Strictly speaking, the only difference between Champagne Labs and yellow Labs is their coat color- nothing else. In fact, that’s why a lot of kennel clubs don’t even recognize Champagne Labs – they view them as just yellow Labs with a lighter, diluted color. So, if you’re getting a Champagne Lab you shouldn’t need to worry about any extra health risks or concerns.
However, because Champagne Labs are rarer and pricier, they are also often subjected to inadequate breeding practices. There are a lot of disreputable dog breeders out there who happily turn their back on the recommended breeding practices just so they can breed as many puppies as possible.
- Hip and elbow dysplasia
- Hereditary eye diseases
- Heart problems
- GDV – Gastric Dilation-Volvus or Bloating
So, while a Champagne Lab doesn’t inherently have increased health risks, many Champagne Lab puppies end up with more pronounced problems than standard yellow Labs.
That’s why it’s important to never purchase Champagne Labrador puppies from pet stores, puppy mills, or from untrustworthy breeders. If you do so, you’ll risk getting a pup with certain unfavorable genetic predispositions and health problems. Moreover, you’ll also finance and promote a breeder who’ll continue breeding such pups and sell them to people.

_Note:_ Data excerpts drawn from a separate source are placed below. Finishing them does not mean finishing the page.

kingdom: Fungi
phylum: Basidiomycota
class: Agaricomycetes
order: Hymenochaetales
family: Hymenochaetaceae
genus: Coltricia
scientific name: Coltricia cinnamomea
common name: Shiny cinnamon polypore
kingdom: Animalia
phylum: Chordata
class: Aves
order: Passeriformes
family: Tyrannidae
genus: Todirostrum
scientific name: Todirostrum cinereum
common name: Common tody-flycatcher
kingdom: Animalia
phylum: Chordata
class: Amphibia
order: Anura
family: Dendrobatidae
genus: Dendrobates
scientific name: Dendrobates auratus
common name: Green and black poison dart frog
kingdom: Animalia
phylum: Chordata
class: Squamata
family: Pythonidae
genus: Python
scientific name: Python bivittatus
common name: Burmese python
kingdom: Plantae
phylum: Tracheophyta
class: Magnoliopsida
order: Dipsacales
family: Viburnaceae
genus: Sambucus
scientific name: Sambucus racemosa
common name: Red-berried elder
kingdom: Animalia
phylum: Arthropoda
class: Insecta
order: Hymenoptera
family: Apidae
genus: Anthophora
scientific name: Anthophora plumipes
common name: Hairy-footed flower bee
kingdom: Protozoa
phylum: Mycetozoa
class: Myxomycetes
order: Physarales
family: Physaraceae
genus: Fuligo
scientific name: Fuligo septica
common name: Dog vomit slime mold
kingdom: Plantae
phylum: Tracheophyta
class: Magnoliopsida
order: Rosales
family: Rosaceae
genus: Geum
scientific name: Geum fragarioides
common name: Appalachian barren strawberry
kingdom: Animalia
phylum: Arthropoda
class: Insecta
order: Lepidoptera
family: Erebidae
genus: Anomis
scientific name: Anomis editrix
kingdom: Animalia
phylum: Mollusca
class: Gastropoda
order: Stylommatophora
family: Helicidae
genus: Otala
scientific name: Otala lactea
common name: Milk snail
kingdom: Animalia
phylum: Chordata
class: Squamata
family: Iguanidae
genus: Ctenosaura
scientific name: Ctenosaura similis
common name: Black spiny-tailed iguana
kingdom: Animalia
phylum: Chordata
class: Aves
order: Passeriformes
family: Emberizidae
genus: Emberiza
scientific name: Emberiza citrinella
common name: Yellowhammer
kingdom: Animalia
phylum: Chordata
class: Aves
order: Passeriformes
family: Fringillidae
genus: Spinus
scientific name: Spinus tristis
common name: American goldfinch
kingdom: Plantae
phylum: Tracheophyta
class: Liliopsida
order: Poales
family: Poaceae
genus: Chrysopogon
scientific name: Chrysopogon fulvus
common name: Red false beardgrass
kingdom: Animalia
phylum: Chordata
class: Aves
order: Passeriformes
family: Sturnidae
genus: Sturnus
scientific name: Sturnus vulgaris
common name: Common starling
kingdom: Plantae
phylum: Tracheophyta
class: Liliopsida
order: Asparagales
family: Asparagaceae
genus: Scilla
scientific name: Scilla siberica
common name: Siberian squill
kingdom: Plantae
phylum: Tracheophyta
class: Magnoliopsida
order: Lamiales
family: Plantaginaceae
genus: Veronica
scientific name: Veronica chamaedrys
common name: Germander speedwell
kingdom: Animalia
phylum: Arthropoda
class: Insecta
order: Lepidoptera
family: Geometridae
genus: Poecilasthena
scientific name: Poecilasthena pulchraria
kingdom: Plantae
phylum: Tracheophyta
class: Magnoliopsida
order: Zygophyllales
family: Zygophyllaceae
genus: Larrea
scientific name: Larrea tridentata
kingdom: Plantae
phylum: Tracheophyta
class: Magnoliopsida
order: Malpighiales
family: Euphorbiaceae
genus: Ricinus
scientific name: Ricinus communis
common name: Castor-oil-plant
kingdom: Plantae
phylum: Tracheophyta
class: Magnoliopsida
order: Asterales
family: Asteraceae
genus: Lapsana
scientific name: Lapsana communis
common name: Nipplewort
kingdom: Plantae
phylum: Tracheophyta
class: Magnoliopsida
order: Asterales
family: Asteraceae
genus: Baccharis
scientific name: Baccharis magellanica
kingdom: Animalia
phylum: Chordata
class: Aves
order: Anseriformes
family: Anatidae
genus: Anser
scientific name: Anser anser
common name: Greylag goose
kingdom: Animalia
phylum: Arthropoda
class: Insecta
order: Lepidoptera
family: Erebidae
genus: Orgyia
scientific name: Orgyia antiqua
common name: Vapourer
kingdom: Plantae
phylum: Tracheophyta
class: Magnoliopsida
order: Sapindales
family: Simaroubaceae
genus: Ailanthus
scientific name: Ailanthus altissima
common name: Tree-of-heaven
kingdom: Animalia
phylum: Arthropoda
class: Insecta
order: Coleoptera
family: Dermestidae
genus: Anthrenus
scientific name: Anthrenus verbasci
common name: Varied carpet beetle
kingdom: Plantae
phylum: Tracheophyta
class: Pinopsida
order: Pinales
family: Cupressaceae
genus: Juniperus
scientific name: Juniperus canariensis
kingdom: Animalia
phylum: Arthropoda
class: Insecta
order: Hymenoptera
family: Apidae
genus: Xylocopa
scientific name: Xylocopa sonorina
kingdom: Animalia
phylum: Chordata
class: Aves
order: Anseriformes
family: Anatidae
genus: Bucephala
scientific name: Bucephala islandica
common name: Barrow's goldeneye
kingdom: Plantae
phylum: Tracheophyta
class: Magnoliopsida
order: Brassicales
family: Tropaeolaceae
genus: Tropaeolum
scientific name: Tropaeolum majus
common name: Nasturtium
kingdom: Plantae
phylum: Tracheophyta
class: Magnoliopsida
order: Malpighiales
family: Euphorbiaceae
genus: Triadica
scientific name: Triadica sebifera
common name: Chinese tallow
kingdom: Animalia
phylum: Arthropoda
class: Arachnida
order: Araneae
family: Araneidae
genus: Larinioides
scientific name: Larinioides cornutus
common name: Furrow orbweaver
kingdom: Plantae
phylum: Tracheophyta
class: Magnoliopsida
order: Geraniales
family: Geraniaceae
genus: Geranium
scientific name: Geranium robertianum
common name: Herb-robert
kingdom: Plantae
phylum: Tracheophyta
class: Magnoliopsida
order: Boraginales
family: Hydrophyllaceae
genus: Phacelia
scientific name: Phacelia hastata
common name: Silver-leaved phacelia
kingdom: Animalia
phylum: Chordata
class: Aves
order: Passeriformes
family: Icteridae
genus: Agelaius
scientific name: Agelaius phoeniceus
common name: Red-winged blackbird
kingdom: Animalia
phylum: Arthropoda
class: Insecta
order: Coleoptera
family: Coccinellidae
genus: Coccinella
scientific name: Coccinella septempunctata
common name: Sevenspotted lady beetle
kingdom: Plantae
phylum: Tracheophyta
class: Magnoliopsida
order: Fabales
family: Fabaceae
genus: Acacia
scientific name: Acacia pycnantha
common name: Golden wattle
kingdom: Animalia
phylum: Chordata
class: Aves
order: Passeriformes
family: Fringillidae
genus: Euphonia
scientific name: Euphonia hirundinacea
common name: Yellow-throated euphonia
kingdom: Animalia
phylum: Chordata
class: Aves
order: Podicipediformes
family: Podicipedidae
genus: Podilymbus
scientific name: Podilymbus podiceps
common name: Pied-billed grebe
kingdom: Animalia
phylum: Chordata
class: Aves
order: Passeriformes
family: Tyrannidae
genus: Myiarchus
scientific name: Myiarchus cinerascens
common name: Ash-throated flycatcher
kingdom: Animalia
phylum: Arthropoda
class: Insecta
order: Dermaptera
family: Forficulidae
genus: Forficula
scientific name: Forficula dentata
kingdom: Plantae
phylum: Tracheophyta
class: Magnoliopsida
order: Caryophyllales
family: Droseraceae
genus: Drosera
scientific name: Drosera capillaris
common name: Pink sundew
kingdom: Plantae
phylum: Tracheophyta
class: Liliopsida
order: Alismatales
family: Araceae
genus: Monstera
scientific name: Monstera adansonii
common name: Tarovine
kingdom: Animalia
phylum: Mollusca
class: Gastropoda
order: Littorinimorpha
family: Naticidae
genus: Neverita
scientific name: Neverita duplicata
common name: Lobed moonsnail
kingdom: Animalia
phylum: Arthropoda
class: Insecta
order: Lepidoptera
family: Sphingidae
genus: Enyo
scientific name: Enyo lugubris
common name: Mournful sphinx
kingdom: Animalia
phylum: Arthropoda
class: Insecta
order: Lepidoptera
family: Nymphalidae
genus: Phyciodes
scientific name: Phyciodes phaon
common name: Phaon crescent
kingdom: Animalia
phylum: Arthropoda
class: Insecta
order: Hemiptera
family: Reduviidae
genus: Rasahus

Champagne Lab vs Yellow Lab – Size, Training, Sociability, and Other Characteristics
There are no discernable differences between Champagne and yellow Labs in any other area. This includes training, size, energy levels, sociability, or others. For all intents and purposes, these two Labrador types are identical. It’s only the slight color difference that puts them apart.
Other Similar Lab Variants
The yellow Lab isn’t the only Labrador that can have a diluted color variation. Just like the Champagne Lab is the diluted color variant of the yellow Lab, Silver Labs are diluted chocolate Labs and Charcoal Labs are diluted black Labs. In all three cases, the cause for the different coat and nose colors is the presence of the recessive “d” gene.
Learn more about: How Fast Can A Lab Run and Do These Dogs Make For Good Running Buddies?
Champagne Lab vs Yellow Lab – Which Should You Choose?
All in all, Champagne Labs are just lighter yellow Labs. If you like the champagne color and you find a healthy puppy, there’s no reason not to get such a dog. As long as you’re fine with the increased price tag and you only work with reputable breeders, there’s no drawback to Champagne Labs.